INFORMATION GIVEN —
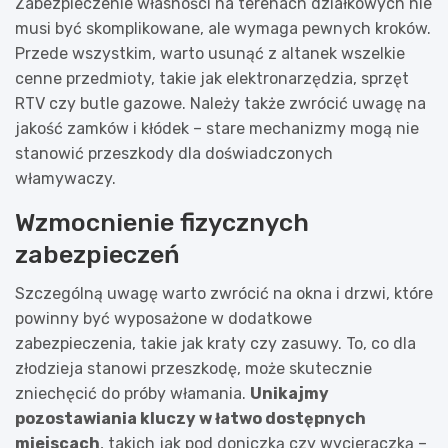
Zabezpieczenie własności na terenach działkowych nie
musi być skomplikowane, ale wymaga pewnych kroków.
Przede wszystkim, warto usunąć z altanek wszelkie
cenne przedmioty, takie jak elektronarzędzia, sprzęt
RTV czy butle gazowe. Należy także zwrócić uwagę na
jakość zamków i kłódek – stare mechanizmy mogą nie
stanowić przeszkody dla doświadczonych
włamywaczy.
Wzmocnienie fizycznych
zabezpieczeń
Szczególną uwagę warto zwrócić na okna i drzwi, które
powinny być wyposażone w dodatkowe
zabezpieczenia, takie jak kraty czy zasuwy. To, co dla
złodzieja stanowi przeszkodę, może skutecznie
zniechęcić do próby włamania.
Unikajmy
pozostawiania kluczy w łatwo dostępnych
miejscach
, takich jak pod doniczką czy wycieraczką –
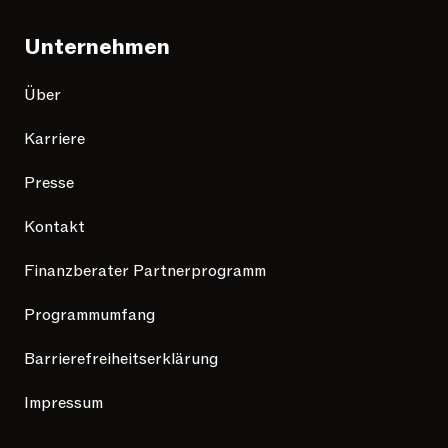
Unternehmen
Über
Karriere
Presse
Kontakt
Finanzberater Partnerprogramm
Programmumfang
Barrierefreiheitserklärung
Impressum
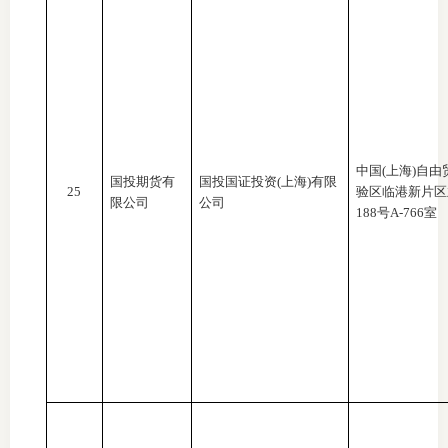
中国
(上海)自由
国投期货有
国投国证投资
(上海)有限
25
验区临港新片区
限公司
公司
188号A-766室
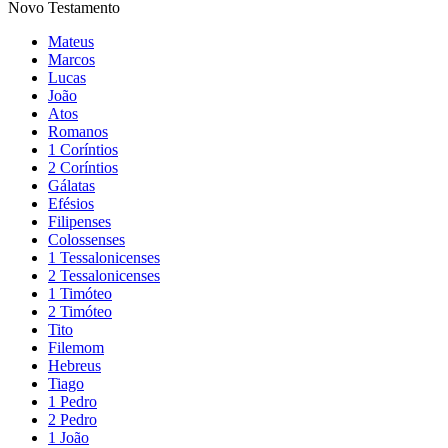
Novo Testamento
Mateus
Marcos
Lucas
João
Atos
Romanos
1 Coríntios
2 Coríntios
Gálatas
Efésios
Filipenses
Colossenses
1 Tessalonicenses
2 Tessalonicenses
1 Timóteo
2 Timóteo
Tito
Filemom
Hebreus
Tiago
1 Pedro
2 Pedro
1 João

==

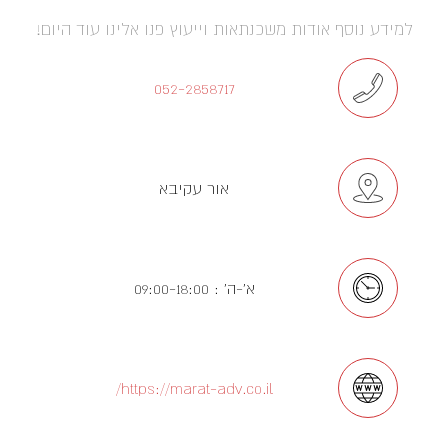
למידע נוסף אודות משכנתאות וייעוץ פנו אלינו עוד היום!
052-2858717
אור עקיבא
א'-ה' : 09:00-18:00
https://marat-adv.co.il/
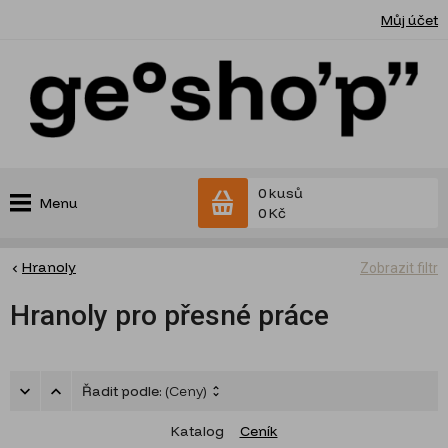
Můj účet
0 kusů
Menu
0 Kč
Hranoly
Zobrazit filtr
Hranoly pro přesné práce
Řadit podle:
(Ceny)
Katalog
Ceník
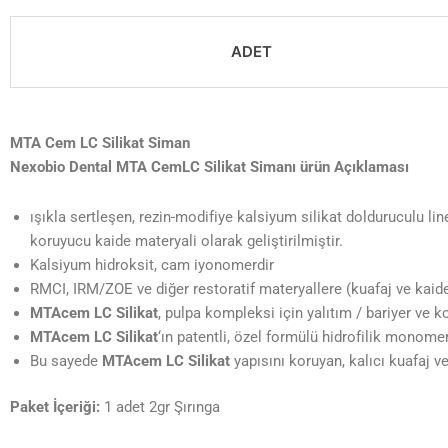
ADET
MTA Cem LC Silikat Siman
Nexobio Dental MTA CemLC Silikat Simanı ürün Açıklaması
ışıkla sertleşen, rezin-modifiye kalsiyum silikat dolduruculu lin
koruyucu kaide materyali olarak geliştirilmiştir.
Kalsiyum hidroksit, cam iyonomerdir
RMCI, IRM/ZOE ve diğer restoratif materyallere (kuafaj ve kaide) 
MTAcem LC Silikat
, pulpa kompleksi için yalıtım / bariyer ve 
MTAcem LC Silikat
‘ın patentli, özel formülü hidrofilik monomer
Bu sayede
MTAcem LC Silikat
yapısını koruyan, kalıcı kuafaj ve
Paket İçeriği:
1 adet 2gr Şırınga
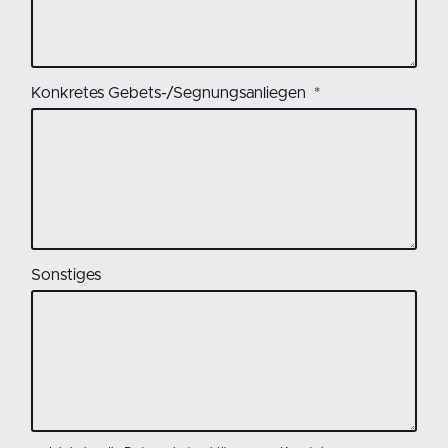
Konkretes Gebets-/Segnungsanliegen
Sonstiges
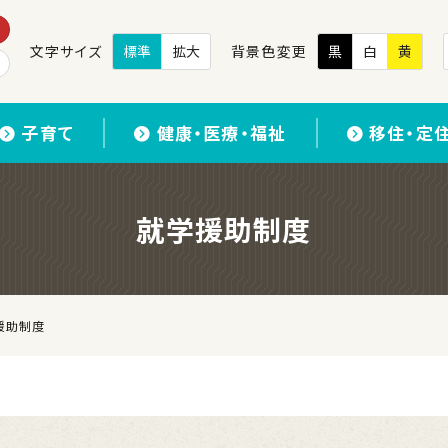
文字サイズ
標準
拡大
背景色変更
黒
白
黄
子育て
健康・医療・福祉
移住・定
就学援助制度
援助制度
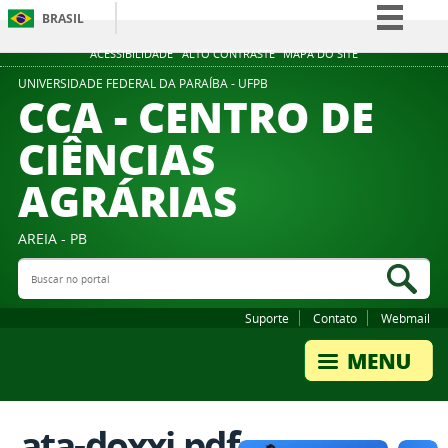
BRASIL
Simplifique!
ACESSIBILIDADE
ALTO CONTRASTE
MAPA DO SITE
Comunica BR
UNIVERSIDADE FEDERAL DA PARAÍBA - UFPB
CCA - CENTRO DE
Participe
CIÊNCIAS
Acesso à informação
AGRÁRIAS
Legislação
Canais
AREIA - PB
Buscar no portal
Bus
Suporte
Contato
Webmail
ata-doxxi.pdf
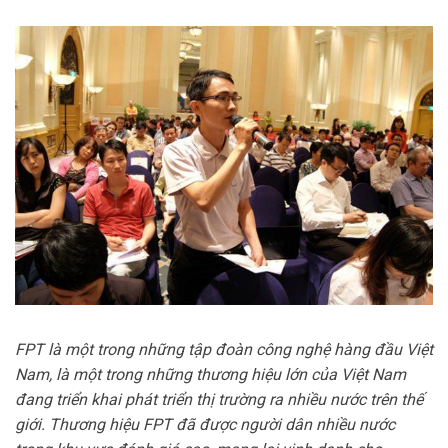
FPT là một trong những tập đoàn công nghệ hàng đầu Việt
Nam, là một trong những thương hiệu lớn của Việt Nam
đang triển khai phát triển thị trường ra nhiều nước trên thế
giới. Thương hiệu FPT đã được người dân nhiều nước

---

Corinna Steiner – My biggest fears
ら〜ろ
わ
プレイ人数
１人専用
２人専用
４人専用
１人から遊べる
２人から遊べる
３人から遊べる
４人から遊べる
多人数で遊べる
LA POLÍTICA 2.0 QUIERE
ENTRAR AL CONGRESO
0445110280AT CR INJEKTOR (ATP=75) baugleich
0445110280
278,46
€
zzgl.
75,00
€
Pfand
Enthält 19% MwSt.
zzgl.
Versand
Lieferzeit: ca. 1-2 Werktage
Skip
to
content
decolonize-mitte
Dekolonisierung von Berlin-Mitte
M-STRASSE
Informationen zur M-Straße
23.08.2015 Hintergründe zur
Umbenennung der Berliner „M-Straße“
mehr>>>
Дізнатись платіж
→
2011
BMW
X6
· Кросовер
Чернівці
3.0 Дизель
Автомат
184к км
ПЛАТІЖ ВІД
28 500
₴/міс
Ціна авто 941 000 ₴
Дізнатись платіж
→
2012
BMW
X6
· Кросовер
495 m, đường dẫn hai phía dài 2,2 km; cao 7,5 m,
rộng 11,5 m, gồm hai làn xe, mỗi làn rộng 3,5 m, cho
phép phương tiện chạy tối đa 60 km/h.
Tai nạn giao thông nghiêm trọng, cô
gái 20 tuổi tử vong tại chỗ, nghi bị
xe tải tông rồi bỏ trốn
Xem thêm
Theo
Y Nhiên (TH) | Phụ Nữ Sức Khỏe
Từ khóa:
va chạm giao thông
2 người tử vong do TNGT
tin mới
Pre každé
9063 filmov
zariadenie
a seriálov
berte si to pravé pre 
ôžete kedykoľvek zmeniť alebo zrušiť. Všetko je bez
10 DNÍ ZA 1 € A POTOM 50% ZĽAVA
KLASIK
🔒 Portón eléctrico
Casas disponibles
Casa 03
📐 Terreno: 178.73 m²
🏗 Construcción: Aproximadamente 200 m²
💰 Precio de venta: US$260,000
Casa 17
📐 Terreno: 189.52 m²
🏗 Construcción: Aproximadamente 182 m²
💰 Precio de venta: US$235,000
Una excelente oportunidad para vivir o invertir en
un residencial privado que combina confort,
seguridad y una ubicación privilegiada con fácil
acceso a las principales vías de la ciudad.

JOB ITEM — Count the lines of the listing above that contain the string "Aproximadamente", treating case as significant, and give only the number.

ANSWER TO THE PROBLEM — 2